Composition of Court: Herbert J.

Judgment by: Herbert J.

Status of Judgment: Approved




2005 IEHC 366
THE HIGH COURT
JUDICIAL REVIEW
[2004 No. 146 J.R.]
BETWEEN
AARON JUDGE
                                        APPLICANT
AND
DISTRICT JUDGE JAMES SCALLY AND
THE SUPERINTENDENT OF AN GARDA SÍOCHÁNA AT PEARSE STREET AND THE DIRECTOR OF PUBLIC PROSECUTIONS
AND THE DISTRICT COURT RULES COMMITTEE
AND THE MINISTER FOR JUSTICE, EQUALITY AND LAW REFORM
                                    RESPONDENTS
JUDGMENT of Mr. Justice Herbert delivered the 4th day of November, 2005
In this matter an Order granting leave to the Applicant to seek judicial review was made by this Court, (Mr. Justice O’Neill) on the 23rd day of February, 2004, and the Court reserved the costs of that application to this hearing.
On 31st August, 2003, the Applicant was arrested and brought to Pearse Street Garda Station and there charged, under the procedure recognised by Order 17 Rule 1 of the District Court Rules, 1997, with an offence under Section 49 subsection (4) of the Road Traffic Act, 1961 as inserted by Section 10 of the Road Traffic Act, 1994, as amended by Section 23 of the Road Traffic Act, 2002. He was released on station bail under the provisions of Section 3 of the Criminal Justice, (Miscellaneous Provisions) Act, 1997, to appear at District Court No. 45 on 5th day of September, 2003.
On that occasion he was remanded on continuing bail to the 3rd October, 2003. The Applicant appeared on that date but the prosecuting Garda, as stated in her affidavit in these proceedings, sworn 15th June, 2004, was unable to attend the court. She stated that she was completing a training course at the Garda Training College in Templemore, “and was unable to get a Garda to represent [her] in court on that date”. In exercise of his jurisdiction under Order 23 Rule 3 of the District Court Rules, 1997, the first named Respondent struck out the case.
At paragraph 7 of her said affidavit, the prosecuting Garda states that following a report sent to the office of the third named Respondent on 15th January, 2004, she received directions on 31st January, 2004, to re-enter the matter without delay. At paragraph 8 of her said affidavit, the prosecuting Garda avers that she did so at 10.30am on 10th February, 2004, by way of sworn information before the first named Respondent and applied for the issue of a warrant for the arrest of the Applicant. It appears to me that this averment must be incorrect as to the date of the application because the warrant issued by the first named Respondent, which is exhibited in the affidavit grounding this Application, is dated 5th February, 2004. An unsigned and undated copy of the Information sworn before the first named Respondent by Garda Diana Campbell is exhibited at paragraph 5 of the Grounding Affidavit of Micheál Corry, Solicitor, sworn on 23rd February, 2004. It is accepted on all sides of this Application that it is a copy of the Information as sworn. It is entitled,
“INFORMATION FOR ARREST WARRANT”
District Court Area of Dublin Metropolitan District

Warrant Pulse HD 12805
District No.
Prosecutor Garda Diana Campbell
Accused Aaron Judge
The Information then continues as follows:-
          “THE INFORMATION of Garda Diana Campbell of Harcourt Terrace, who says on oath;
          I am a member of the Garda Síochána of Harcourt Terrace.

__Data to examine__
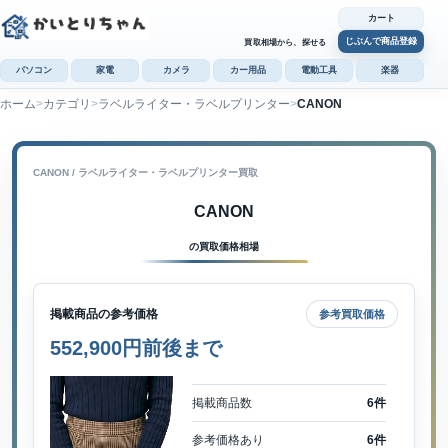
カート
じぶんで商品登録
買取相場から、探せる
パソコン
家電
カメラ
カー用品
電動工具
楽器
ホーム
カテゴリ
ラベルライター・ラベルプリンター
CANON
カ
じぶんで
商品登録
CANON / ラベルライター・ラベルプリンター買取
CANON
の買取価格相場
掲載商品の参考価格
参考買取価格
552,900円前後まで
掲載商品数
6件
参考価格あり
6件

* * *

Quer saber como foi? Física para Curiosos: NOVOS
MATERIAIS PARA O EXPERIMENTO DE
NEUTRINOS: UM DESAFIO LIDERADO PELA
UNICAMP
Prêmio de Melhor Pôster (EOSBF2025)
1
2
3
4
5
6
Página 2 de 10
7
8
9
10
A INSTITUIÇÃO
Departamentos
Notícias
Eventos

__What this task involves__
Extend the High Court judgment in Aaron Judge's judicial review application, beginning with the sentence that follows "I am a member of the Garda Síochána of Harcourt Terrace."

__Output for this task__
          On the 31st/8/2003 the accused Aaron Judge while driving a mechanically propelled vehicle registered number 01 D 85388 was stopped and arrested under suspicion of committing an offence under Section 49 of the Road Traffic Act, 1961 on the Shellburn Road at 5.10am and was conveyed to Pearse Street Garda Station where the accused Aaron Judge was requested to give two samples of his breath. The specimens the accused Aaron Judge provided had a concentration of 56 Microgrammes of alcohol per 100 Millilitres of Breath committing an offence under Section 49(4) of the Road Traffic Act, 1961. He was later charged on charge sheet No. 204257 and was handed a true copy of the charge sheet and bail bond. The Accused Aaron Judge had no reply after caution. On the 3/10/03 the case was struck out because there was no Garda present to deal with the case when called. This case is now being re-entered before the courts.
          I therefore apply for the issue of a warrant of arrest of the accused Aaron Judge of 37 Portersgate Gate, Cres, Clonsilla, Dublin 15.”
Section 49(8) of the Road Traffic Act, 1961, as inserted by Section 10 of the Road Traffic Act, 1994, (as amended), provides that:-
          “A member of the Garda Síochána may arrest without warrant a person who in the member’s opinion is committing or has committed an offence under this section.”
By Order 16 rule 5 of the District Court Rules, 1997, it is provided that:-
          “Where at common law or under any statute there is power to arrest a person without a warrant, a warrant for his or her arrest may be issued in accordance with the provisions of rule 1 of this Order.”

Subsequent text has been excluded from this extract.